===== Given text
Uncertain rule modeling using subjective logic’s reputation operator

This idea is depicted in Fig. 8.2, where the actual reputational operation is defined as follows:

Definition 8.5

(Reputation) [27] Let \(A\) and \(B\) be two agents where \(A\)’s opinion about \(B\)’s recommendations is expressed as \(w^A_B=\{b^A_B,d^A_B,u^A_B,a^A_B\}\), and let \(x\) be a proposition where \(B\)’s opinion about \(x\) is recommended to \(A\) with the opinion \(w^B_x=\{b^B_x,d^B_x,u^B_x,a^B_x\}\). Let \(w^{A:B}_x=\{b^{A:B}_x,d^{A:B}_x,u^{A:B}_x,a^{A:B}_x\}\) be the opinion such that:

$$\begin{aligned}\left\{ \begin{array}{ll} b^{A:B}_x=b^A_B b^B_x&d^{A:B}_x=d^A_B d^B_x\\ u^{A:B}_x=d^A_B + u^A_B + b^A_B u^B_x&a^{A:B}_x=a^B_x \end{array}\right. \end{aligned}$$

then \(w^{A:B}_x\) is called the reputation opinion of \(A\). By using the symbol \(\otimes \) to designate this operation, we get \(w^{A:B}_x=w^A_B \otimes w^B_x\).

For actual evaluation of a given function \(\mu _i\), an opinion assignment function on the given \(\mu _i\) need to be defined. Although there could be also another ways of such function, in our approach, this is modeled as follows:

$$\begin{aligned} w^{reput^{\mu _i(x)}}_{\mu _i(x)} = \left\{ \begin{array}{cc} b_x=k+4(1-k)(\mu _i(x)-\frac{1}{2})^2 \\ d_x=\frac{1-b_x}{Dratio} \\ u_x=1-b_x-d_x .\\ \end{array} \right. \end{aligned}$$

(8.3)

where \(k\), represents the minimum boundary of belief about the value from \(\mu _i(x)\), and the \(Dratio\) indicates the ratio for assigning the residue of the value \(\mu _i\) to disbelief and uncertainty. This is depicted as Fig. 8.2d.
==========
===== Records supplied
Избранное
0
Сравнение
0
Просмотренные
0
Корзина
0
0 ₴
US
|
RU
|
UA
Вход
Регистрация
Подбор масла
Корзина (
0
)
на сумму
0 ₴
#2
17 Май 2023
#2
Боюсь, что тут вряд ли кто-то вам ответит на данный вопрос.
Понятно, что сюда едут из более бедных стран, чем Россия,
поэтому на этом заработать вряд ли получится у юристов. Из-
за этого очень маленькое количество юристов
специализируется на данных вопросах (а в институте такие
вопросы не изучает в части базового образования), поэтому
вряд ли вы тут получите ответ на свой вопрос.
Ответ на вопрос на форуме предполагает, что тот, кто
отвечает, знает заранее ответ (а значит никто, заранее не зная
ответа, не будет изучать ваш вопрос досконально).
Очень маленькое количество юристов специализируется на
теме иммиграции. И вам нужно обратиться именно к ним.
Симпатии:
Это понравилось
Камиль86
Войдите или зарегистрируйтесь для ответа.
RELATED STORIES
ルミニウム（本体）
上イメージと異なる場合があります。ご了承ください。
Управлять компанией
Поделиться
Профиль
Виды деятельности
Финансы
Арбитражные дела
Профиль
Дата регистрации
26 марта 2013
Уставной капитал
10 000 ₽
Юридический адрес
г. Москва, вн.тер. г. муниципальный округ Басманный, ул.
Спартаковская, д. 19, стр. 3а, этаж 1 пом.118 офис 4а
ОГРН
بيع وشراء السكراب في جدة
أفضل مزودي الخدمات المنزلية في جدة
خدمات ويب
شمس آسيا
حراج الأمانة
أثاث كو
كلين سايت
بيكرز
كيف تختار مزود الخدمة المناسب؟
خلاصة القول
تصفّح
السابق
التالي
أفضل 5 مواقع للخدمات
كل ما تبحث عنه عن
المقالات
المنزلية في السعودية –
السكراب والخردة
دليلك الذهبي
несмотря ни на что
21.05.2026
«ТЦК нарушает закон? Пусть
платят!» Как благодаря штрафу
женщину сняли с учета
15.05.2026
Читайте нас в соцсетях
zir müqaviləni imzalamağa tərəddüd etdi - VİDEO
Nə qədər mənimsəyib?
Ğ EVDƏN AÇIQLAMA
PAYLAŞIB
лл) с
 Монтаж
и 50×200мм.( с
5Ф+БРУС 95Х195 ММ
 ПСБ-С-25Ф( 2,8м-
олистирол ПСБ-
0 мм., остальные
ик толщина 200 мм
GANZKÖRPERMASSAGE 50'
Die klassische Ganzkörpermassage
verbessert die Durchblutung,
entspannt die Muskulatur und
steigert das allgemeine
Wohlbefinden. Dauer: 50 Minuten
==========
[Exercise requirements] Can you reproduce the passage on subjective logic's reputation operator between "For actual evaluation" and "depicted as Fig. 8.2d.", inclusive, renaming "minimum boundary" to "lower bound"?

[Answer to this task]
For actual evaluation of a given function \(\mu _i\), an opinion assignment function on the given \(\mu _i\) need to be defined. Although there could be also another ways of such function, in our approach, this is modeled as follows:

$$\begin{aligned} w^{reput^{\mu _i(x)}}_{\mu _i(x)} = \left\{ \begin{array}{cc} b_x=k+4(1-k)(\mu _i(x)-\frac{1}{2})^2 \\ d_x=\frac{1-b_x}{Dratio} \\ u_x=1-b_x-d_x .\\ \end{array} \right. \end{aligned}$$

(8.3)

where \(k\), represents the lower bound of belief about the value from \(\mu _i(x)\), and the \(Dratio\) indicates the ratio for assigning the residue of the value \(\mu _i\) to disbelief and uncertainty. This is depicted as Fig. 8.2d.